I noticed that my husband stopped wearing his wedding ring. 

But I am happy that I was able to deal with him today without crying after, and without the surges of pain I had been having. I was even able to make jokes.


----------



## staircase (May 16, 2011)

Yeah, that's rough. I'm sorry! A friend of mine lost a lot of time and money with a worthless lawyer on child visitation and other kid related things. Nothing catastrophic happened, but she had to come up with a lot more money to mitigate the damage from the first lawyer. She's in a sucky spot.

Lawyers suck, so expensive. Maybe if you keep looking around you can find one to tweak the papers you have so it doesn't cost as much?


----------



## 827Aug (Apr 27, 2008)

I'm sorry. Sometimes spending the extra money is worth it in the long run. I believe my attorney is now charging $400/hr and he is a two hour drive from my house. He is really good though. 

He has some good policies regarding divorce negotiation. The one I like best is when he sees I'm getting emotional discussing "settlement" issues, he stops. He says we can discuss it further at another time. He tells me to go home and think about what we discussed. He says there is no hurry and a decision shouldn't be made while I'm in an emotional state. That's probably good advice for you as well, since your attorney isn't looking out for your best interest.

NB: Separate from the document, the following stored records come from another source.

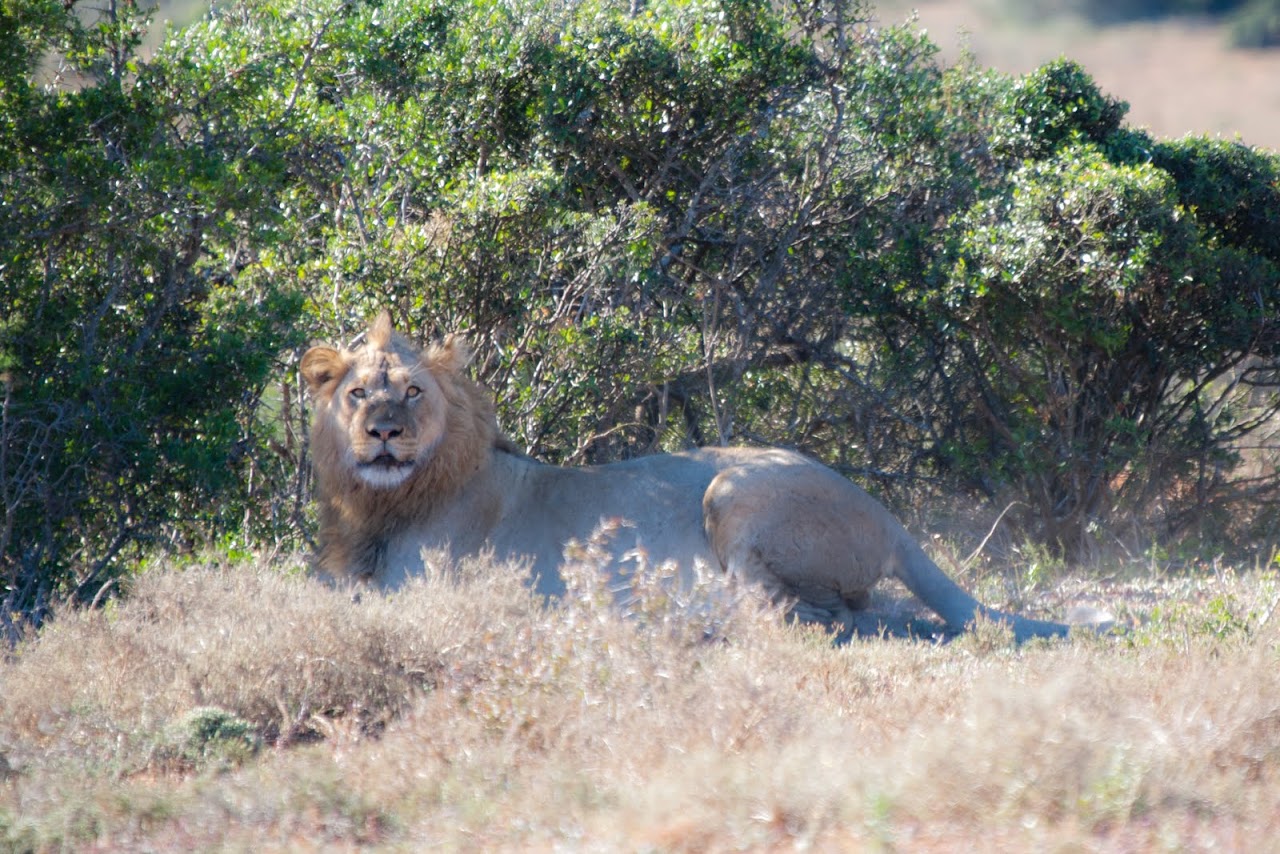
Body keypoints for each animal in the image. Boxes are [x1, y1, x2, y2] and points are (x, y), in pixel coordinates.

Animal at [300, 311, 1073, 642]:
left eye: (413, 392)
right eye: (359, 394)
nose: (385, 433)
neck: (382, 504)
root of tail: (889, 518)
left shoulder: (425, 588)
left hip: (732, 494)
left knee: (813, 615)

Is your attorney strictly practicing family law? That's really helpful as well. Back when my estranged husband had an attorney, his attorney was general practice. My attorney was walking all over him.


----------



## staircase (May 16, 2011)

:'( $400/hour? I was seriously going to slap my lawyer when she said $250


----------



## 827Aug (Apr 27, 2008)

staircase said:


> :'( $400/hour? I was seriously going to slap my lawyer when she said $250


Yep, he's a Harvard grad with 40+ years experience in family law. My first attorney was a general practice attorney charging $250/hour. After two appointments I saw she didn't have a clue. Even at $250/hour she was a complete waste of money.


----------



## Kauaiguy (May 8, 2011)

As with anything else, YOU GET WHAT YOU PAY FOR. This includes attorneys, and even if you get a costly one, he may not even be looking out for your interest. However EXPERIENCE does count and can even save you money in the long run.

I had to dump mine after only one session which cost me almost $400 bucks. He was too aggressive to the point where he wasn't even listening to my concerns. He just wanted to go after the jugular, which would have ended up in a messy situation.

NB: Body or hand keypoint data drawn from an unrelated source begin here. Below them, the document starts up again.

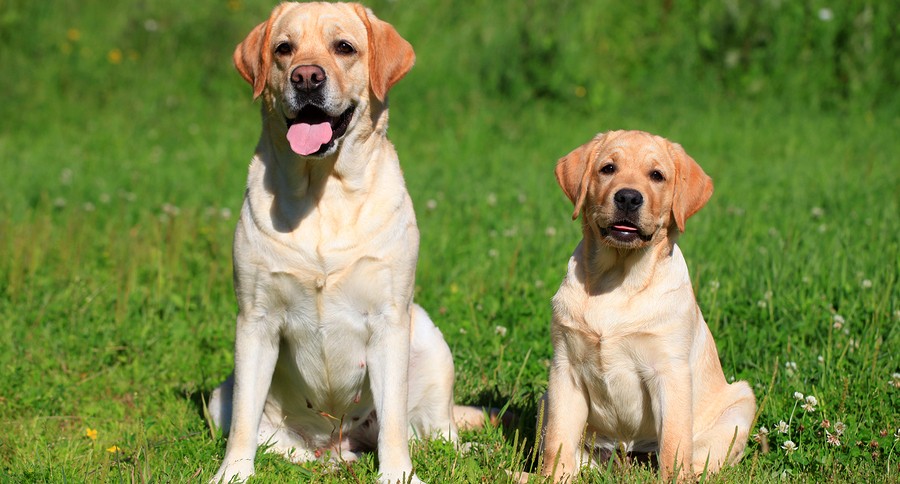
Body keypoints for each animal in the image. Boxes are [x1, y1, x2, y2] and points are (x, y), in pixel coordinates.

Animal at [209, 1, 486, 482]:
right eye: (283, 49)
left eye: (344, 47)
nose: (306, 77)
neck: (324, 195)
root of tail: (336, 443)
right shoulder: (255, 319)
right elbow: (244, 417)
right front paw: (233, 473)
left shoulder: (389, 318)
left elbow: (393, 422)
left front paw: (398, 475)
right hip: (218, 397)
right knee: (272, 437)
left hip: (429, 341)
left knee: (437, 432)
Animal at [540, 130, 760, 480]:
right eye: (608, 168)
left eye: (657, 175)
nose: (628, 198)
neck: (618, 279)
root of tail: (625, 455)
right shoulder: (565, 369)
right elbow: (558, 441)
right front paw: (551, 478)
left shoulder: (669, 373)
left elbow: (673, 444)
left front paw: (674, 478)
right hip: (547, 399)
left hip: (740, 401)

Fortunately my ex and I were able to negotiate and we used her lawyer to work things out. It wasn't too bad ... her cost approximately $3000.00 to finalize things.

Although he wasn't all that honest either because she was initially quoted $2400 to finalize an uncontested divorce, but suddenly she was charged an additional $600.00 fee for whatever reason.

However, we got away relatively cheap. I just hated seeing nearly my $400.00 (which I could have used for moving expenses) go out the window.


----------



## everafter (Mar 10, 2011)

I now think I'm going with one who costs $275, but is a collaborative attorney. I hope my husband will find change attys to one that is also, so we can do that process. Still what a collosal waste of money on the first one. Glad it wasn't $400/hr though!


----------